# In home cigar room



## travelnguy (Jun 5, 2010)

Well, we are moving to Texas in a couple of months. The wife has already said that I can have a cigar room as long as we have at least 4 bedrooms. 

So, a lot of people on here have posted information about cigar rooms in their basements. But, what about on the first or second floor of your home? Have you done it? How did you do it? 

I am assuming that it will be a typical bedroom sized 12x12 or a bit bigger. I know I need to tear out the carpet and install wood or tile floors. I am not looking for a walk in humidor as I already have a very large cabinet one. What kind of ventilation would I need? There will probably be up to 5 smokers at a time in here. 

Any help would greatly be appreciated.


----------



## mvorbrodt (Jan 13, 2010)

travelnguy said:


> Well, we are moving to Texas in a couple of months. The wife has already said that I can have a cigar room as long as we have at least 4 bedrooms.
> 
> So, a lot of people on here have posted information about cigar rooms in their basements. But, what about on the first or second floor of your home? Have you done it? How did you do it?
> 
> ...


I haven't done such a thing myself, since I'm not a home owner. But I remember back in college when we smoked (cigarettes) indoors, we had 2 fans in 2 opposing windows. One blowing in. One blowing out. It kept the air fresh in the room.
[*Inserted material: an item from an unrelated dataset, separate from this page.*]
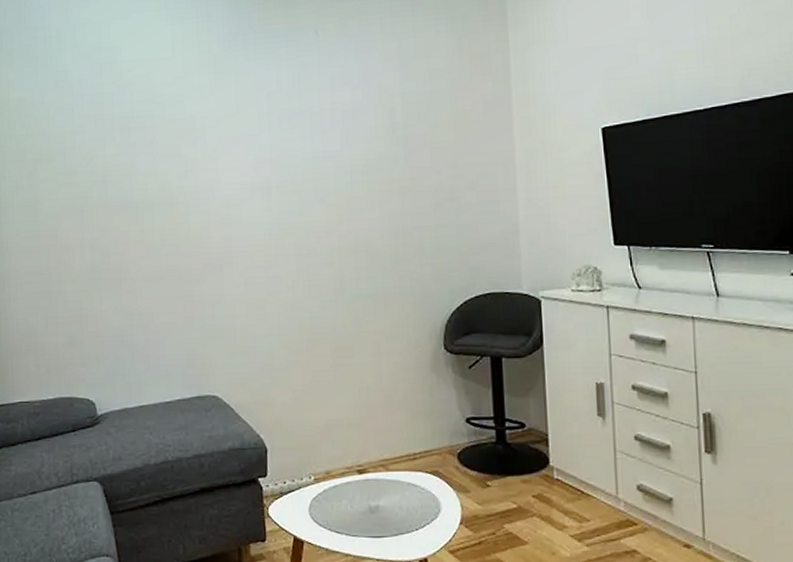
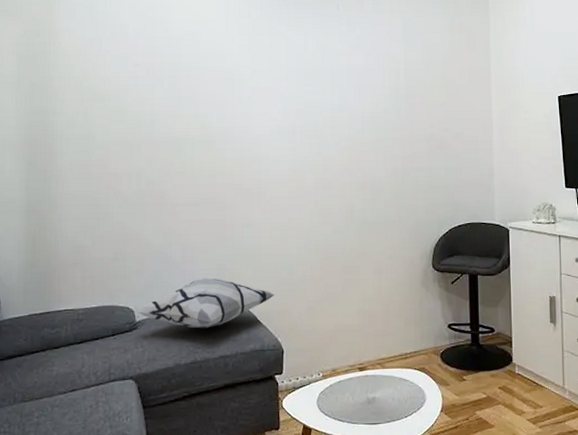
decorative pillow: none [99,364,256,424] -> present [138,278,276,329]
Also, having smoked in my apartments in the past (good old bachelor days  ), I can tell you to stay away from carpets (which you already know), and use only leather and wood furniture. Those will absorb the stink the least. Also, be sure to take care of the leather and wood on regular basis. Smoke leaves a nasty brownish residue on everything, and you don't want that drying and integrating with your furniture.

Another good thing would be a fireplace to have in the same room if you can pull it off. Burning wood and bit of smoke coming from it will give the room its own aroma aside from the tobacco... not to mention the mood 

One last thing. Stay away from air fresheners in your smoking room. And like said earlier, take special care of all leather and wood, and you should have a great place to hang out with your loved ones and friends.
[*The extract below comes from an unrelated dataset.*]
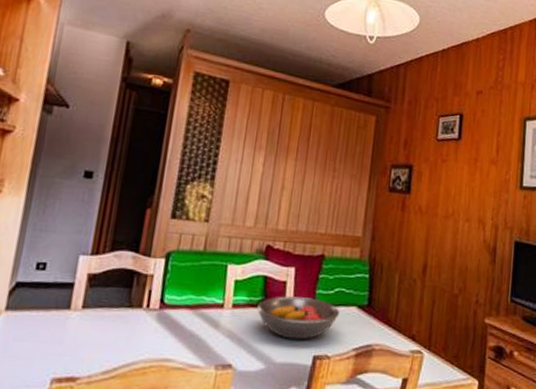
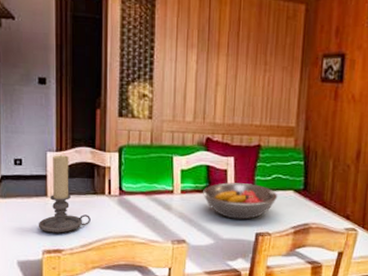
candle holder: none [51,259,120,356] -> present [38,155,91,233]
Oh yea, and once you have one:


----------



## thegoldenmackid (Mar 16, 2010)

http://www.cigarforums.net/forums/vb/cigar-pictures/268593-man-cave-smoking-room.html


----------



## gahdzila (Apr 29, 2010)

First floor will almost certainly always be cooler than the second floor...thus, first floor would be a better choice for storing your humidor.
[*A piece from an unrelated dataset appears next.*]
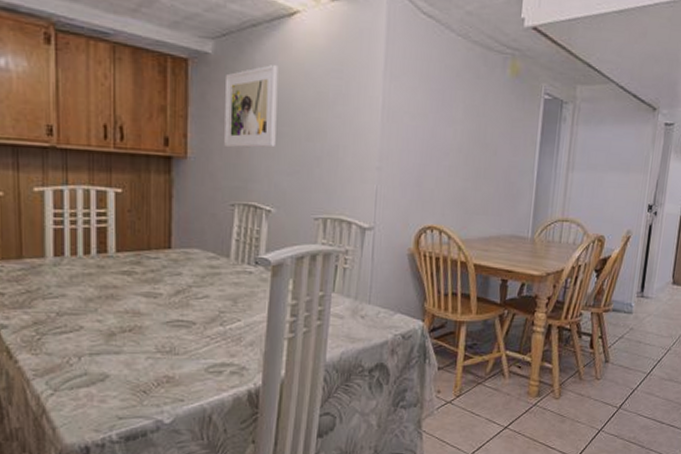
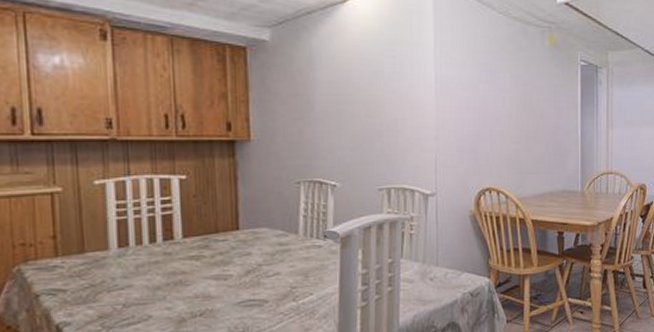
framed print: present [224,65,278,148] -> none [283,49,336,128]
I have kids, so if I were doing something like this, one of my biggest concerns would be smoke circulating into the house, even in small amounts. I would prefer a room with plenty of windows (to air it out on nice days), only 1 door to the rest of the house (and make this a fairly tight fitting door). I'd probably think about closing off air circulation to the rest of the house, and give the room its own heating/cooling...this could be something as simple as a small window-unit AC and an electric space heater for winter.


----------



## Cigary (Oct 19, 2007)

Just having your wife work with you is something to cheer about as far as a smoking room. My house is too big for our needs as it is...2 adults and 4 bedrooms, study, library, formal LR, formal DR, great room, on and on and I can't get one room to smoke in. 4 outside patio decks is where I get to smoke and it gets pretty warm here in Hotlanta. I supposed I could do the basement but that's just more room I don't need to take care. Oh for the days when I had a nice big one bedroom and living room and could smoke anywhere,,,even on the crapper.


----------



## rus_bro (Jun 18, 2010)

upstairs room w/ a balcony for smoking... keep the bar and cigars in the room and the smoking for the balcony.. SORTED...

rb


----------



## Bill Brewer (Feb 25, 2009)

You'll find most of the information you need here: Ryan's Cigar Room


----------



## TonyBrooklyn (Jan 28, 2010)

How to Design a Cigar Room - Cigar Room Design for Cigar Smokers


----------



## Benaj85 (Feb 5, 2010)

If I only had the space.


----------



## Cigarjim (Jul 24, 2010)

Sweeeet!

When its done, post pics and details....


Jim


----------